Malaysia may emulate Germany’s success story in developing bio-energy as it still lags in achieving its goal to use 11% renewable energy by 2020.
Deputy Energy, Green Technology and Water Minister Mahdzir Khalid said Germany is a leader in the European Union in promoting green technology and Malaysia could follow its experience.
Currently, Malaysia’s usage of renewable energy comprising, solar, hydro, biomass, geothermal, bio-gas and wind, makes up only 0.8% or 119 megawatts supplied to the national power grid.

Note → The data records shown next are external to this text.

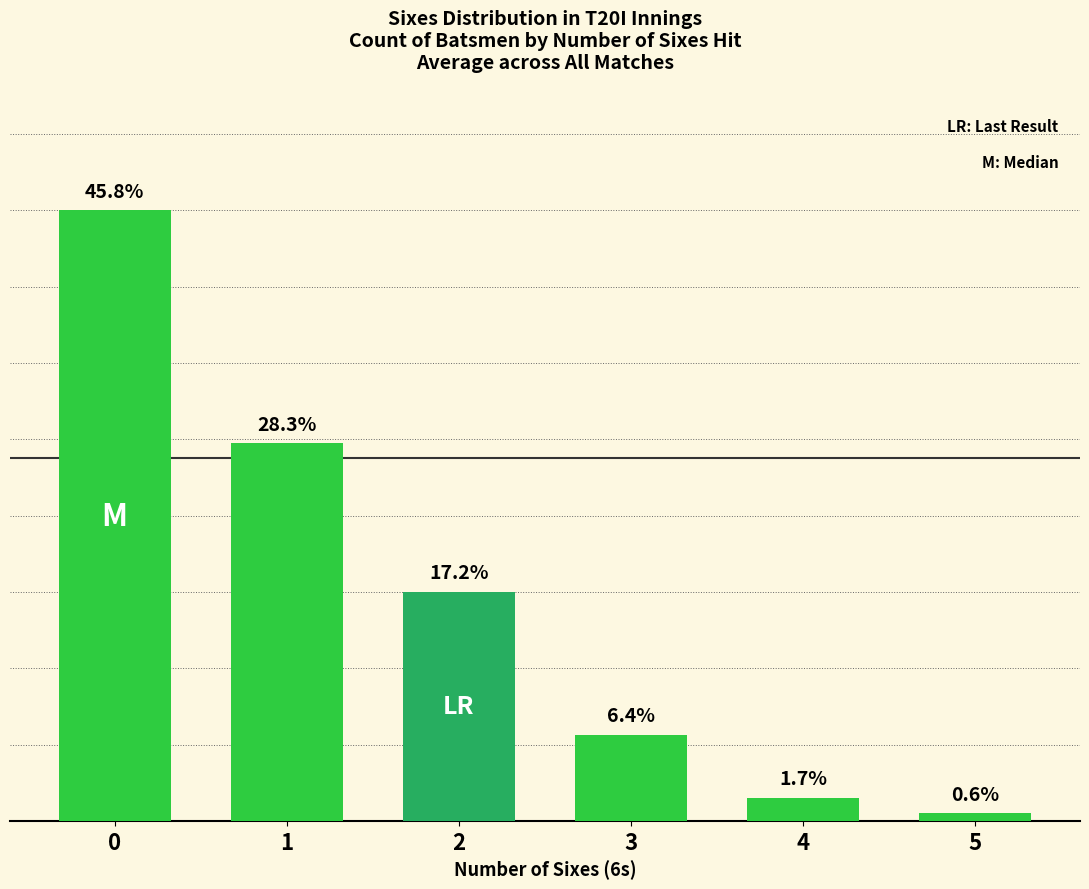

List the labels in order of value, smallest first.

5, 4, 3, 2, 1, 0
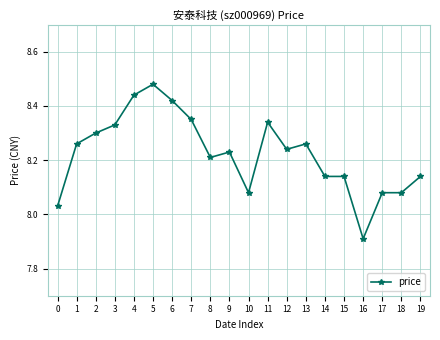

What is the approximate value at 16?

7.9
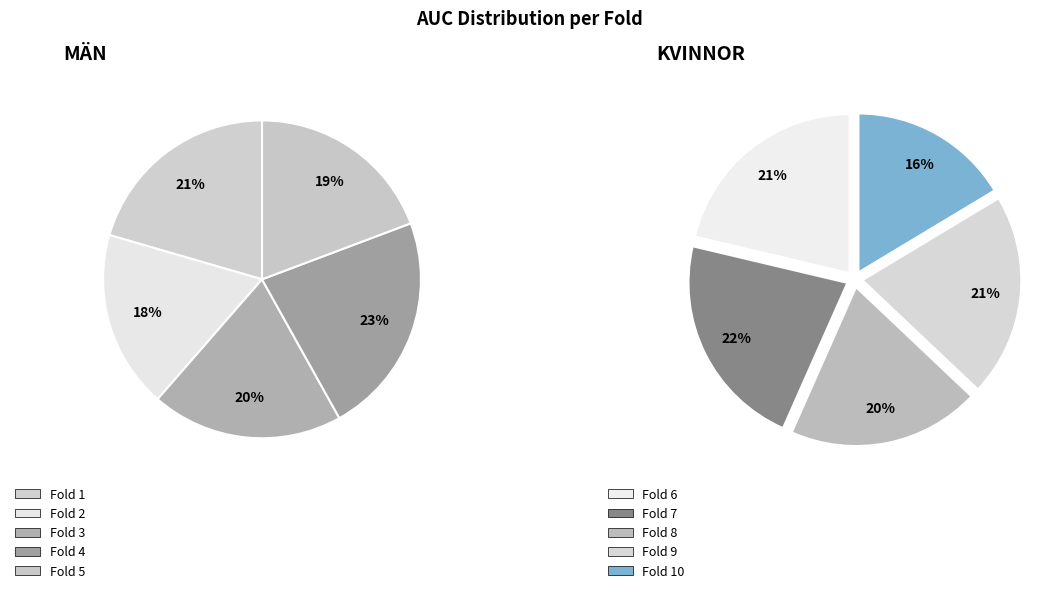

Does Fold 3 represent more than half of the total?

No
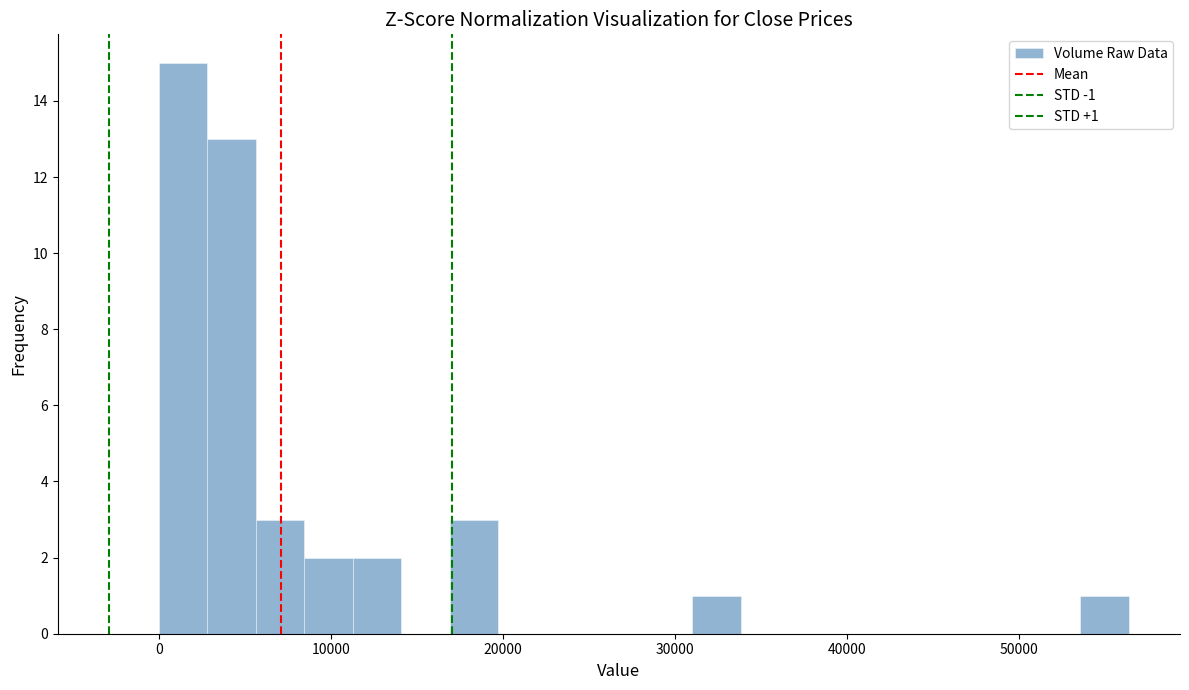

Read against the x-axis, roughly where is the centre of the tallest bar?

1000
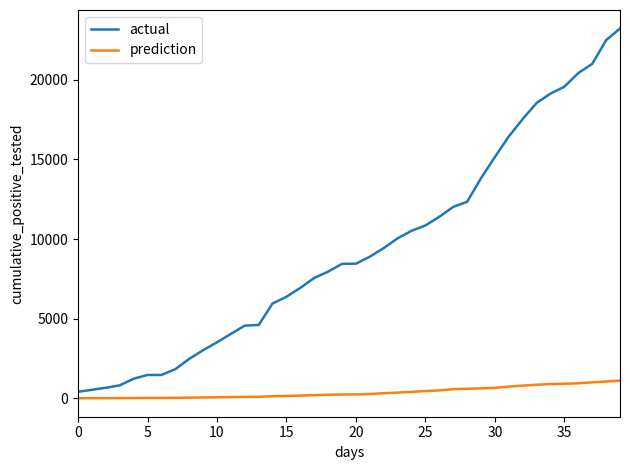

Which series has the widest spread of values?

actual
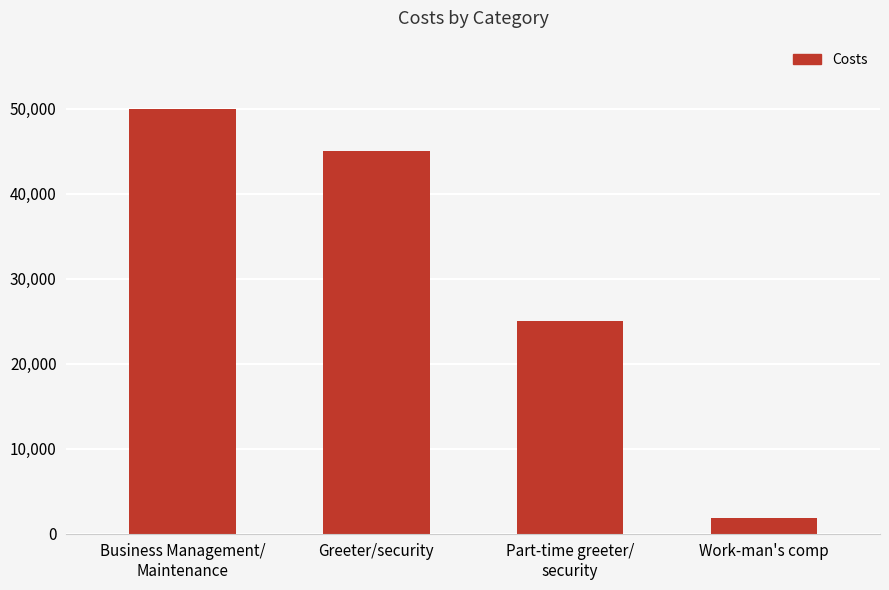

Count the values in the range 25000 to 50000.

3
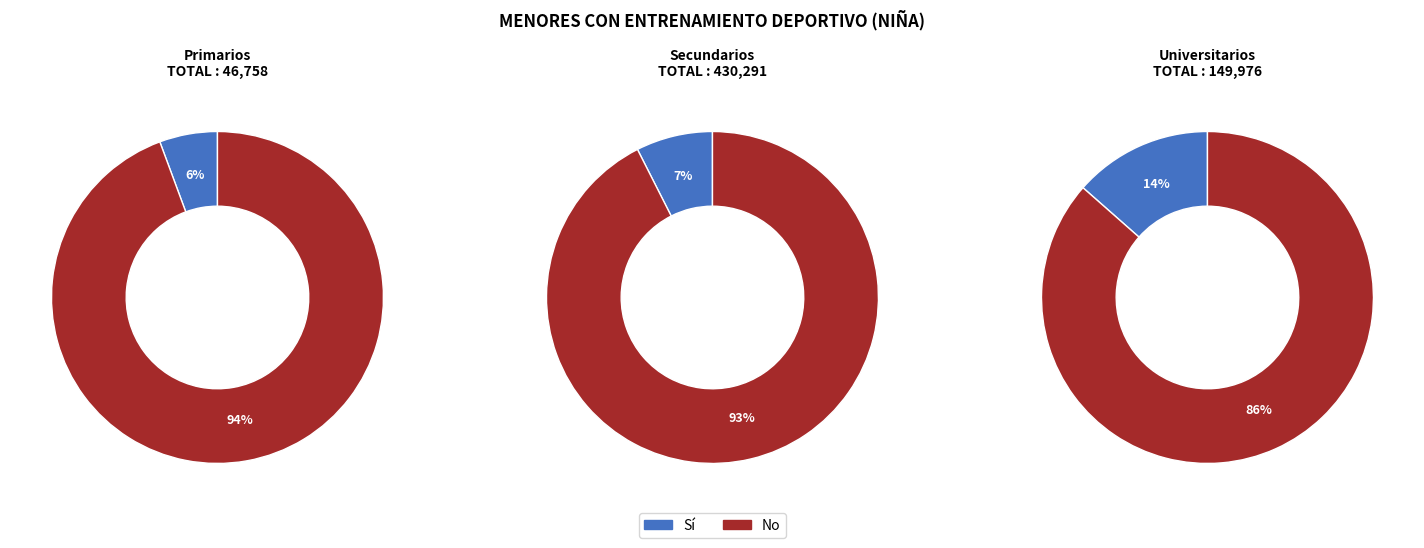

Is Secundarios the majority of the pie?

Yes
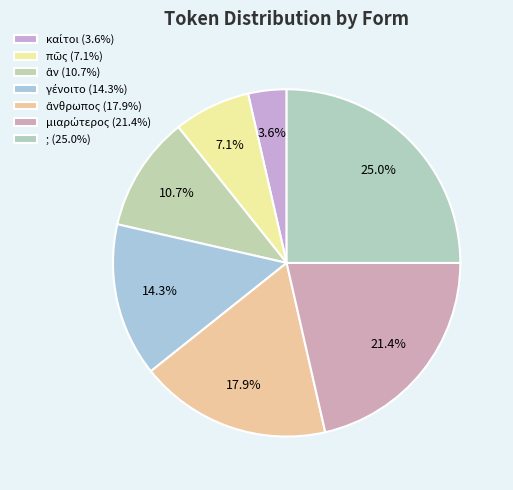

To the nearest percent, what is the combined percentage of ἄνθρωπος and γένοιτο?

32%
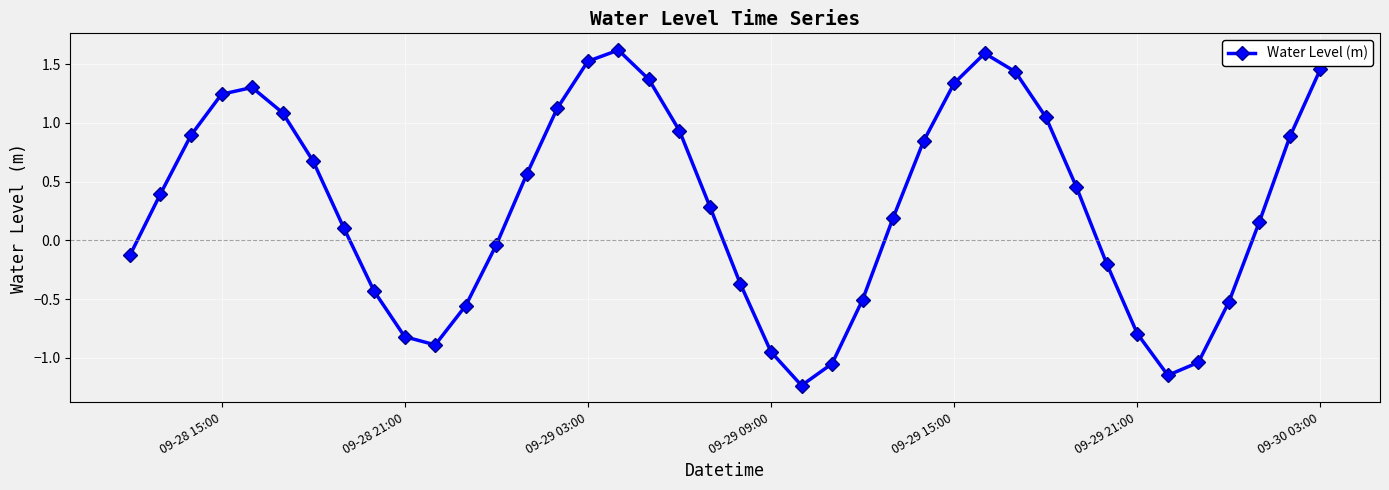

How many interior local valleys (lower than both neighbors) does the data have?

3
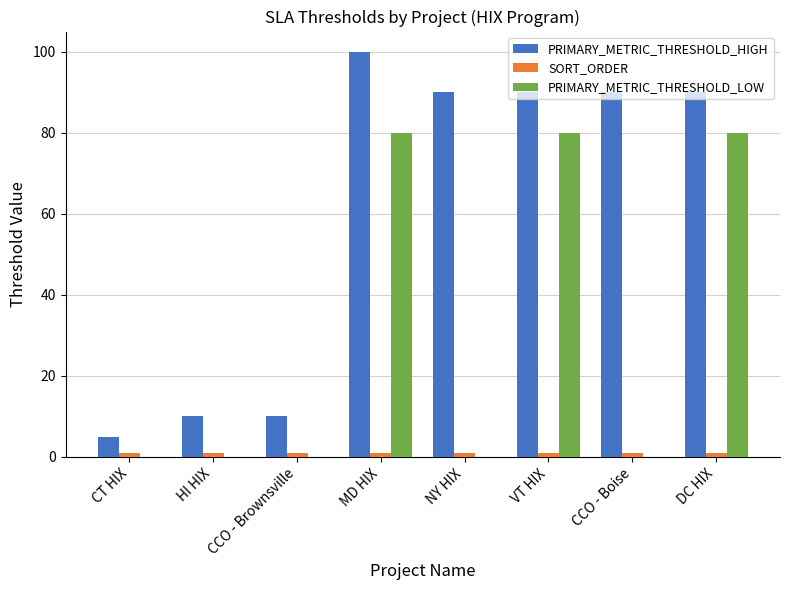

Is the value of PRIMARY_METRIC_THRESHOLD_LOW at DC HIX greater than the value of PRIMARY_METRIC_THRESHOLD_HIGH at MD HIX?

No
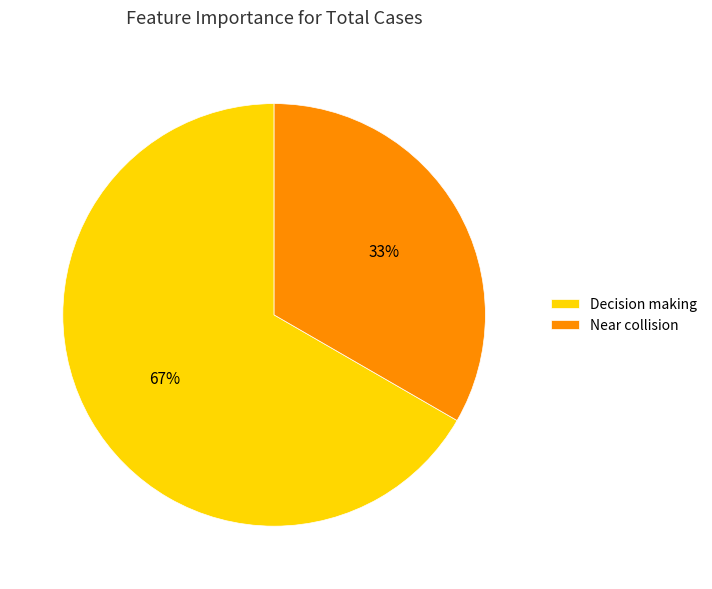

Is it true that Decision making is 67% of the pie?

True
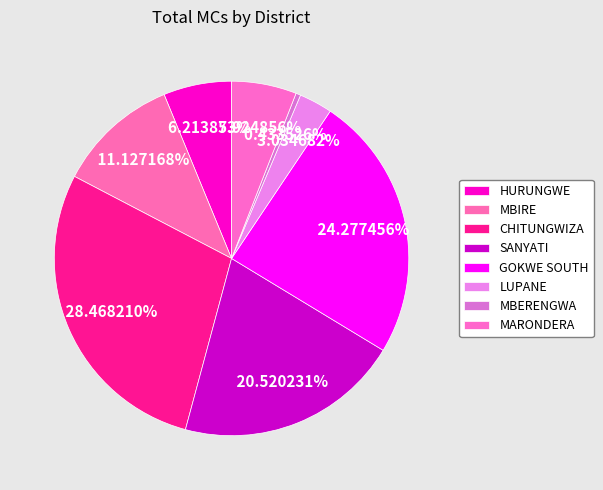

How many segments does this pie chart have?

8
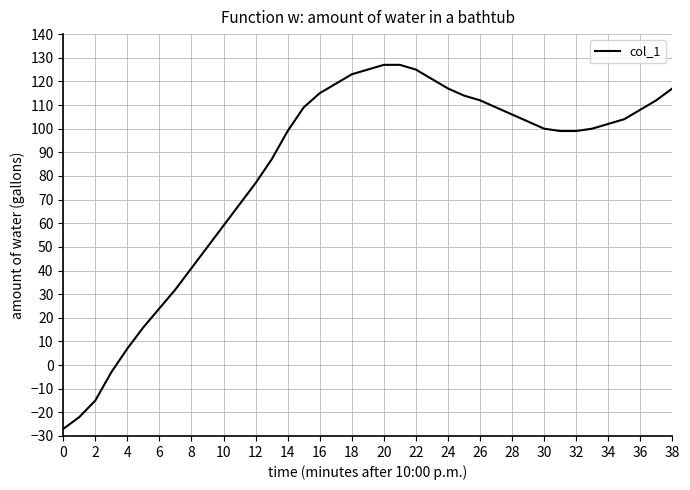

What is the smallest value displayed?

-27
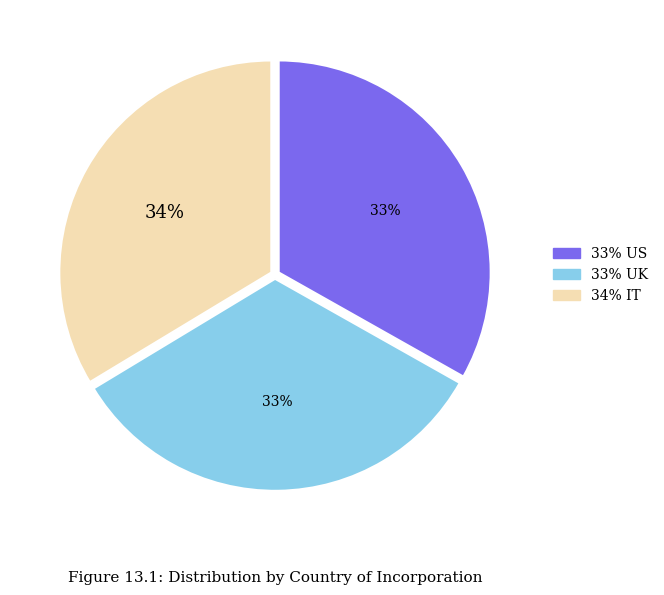

Does any single category account for the majority?

No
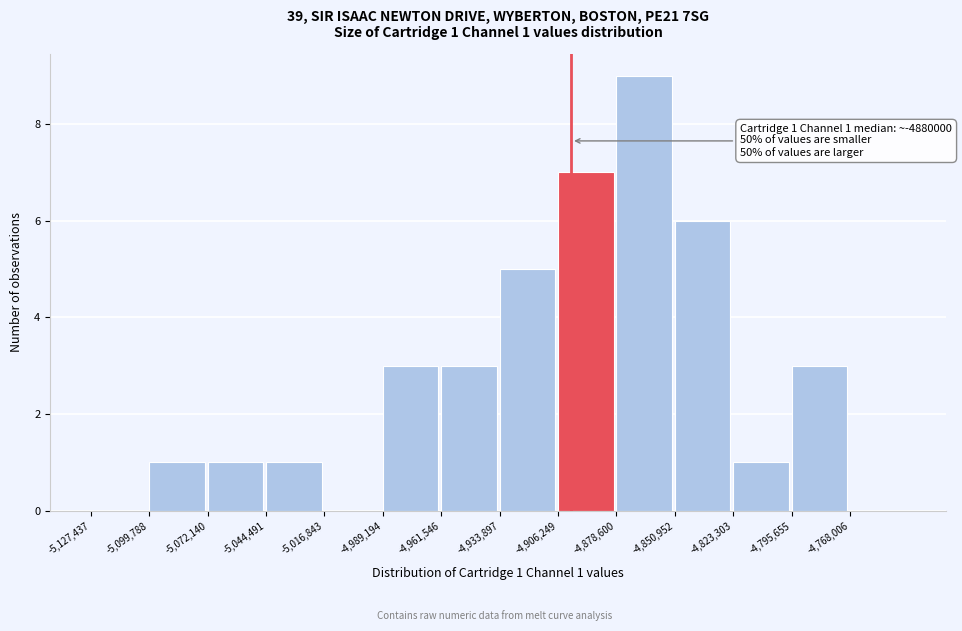

Over which range of the x-axis is the bar tallest?

-4880000 to -4850000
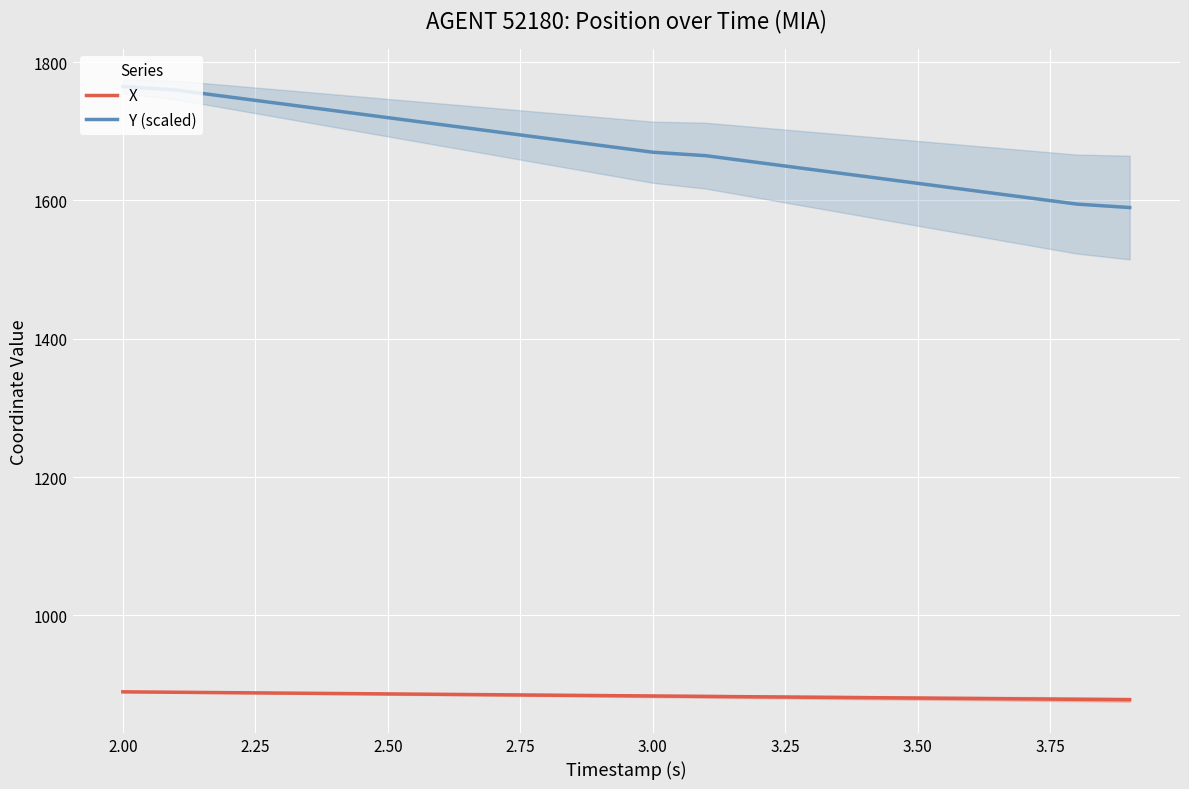

True or false: X and Y (scaled) intersect in this chart.

False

“We can all learn from the Germany experience, emulate and collaborate to contribute to the world community further in developing the bio-energy sector,” he said at the Bioenergy Symposium in Kuala Lumpur yesterday.
The highly-industrialised Germany managed to reduce its greenhouse gas emissions by nearly 24% and is the world’s third-largest market for renewable energy investment that totalled €19.5 billion (RM83.85 billion) in 2012.
Last year, the Malaysian palm oil industry produced 83 million dry tonnes of biomass and this is expected to increase to about 100 million tonnes by 2020.
These agricultural wastes could be recycled to produce bio-energy that could help slash carbon emission, said Mahdzir.
“Malaysia’s biggest potential in renewable energy today lies in bio-energy, in particular biomass. The palm oil industry is a perfect example of biomass that can lead us to be a forerunner in the region for a green economy,” he added.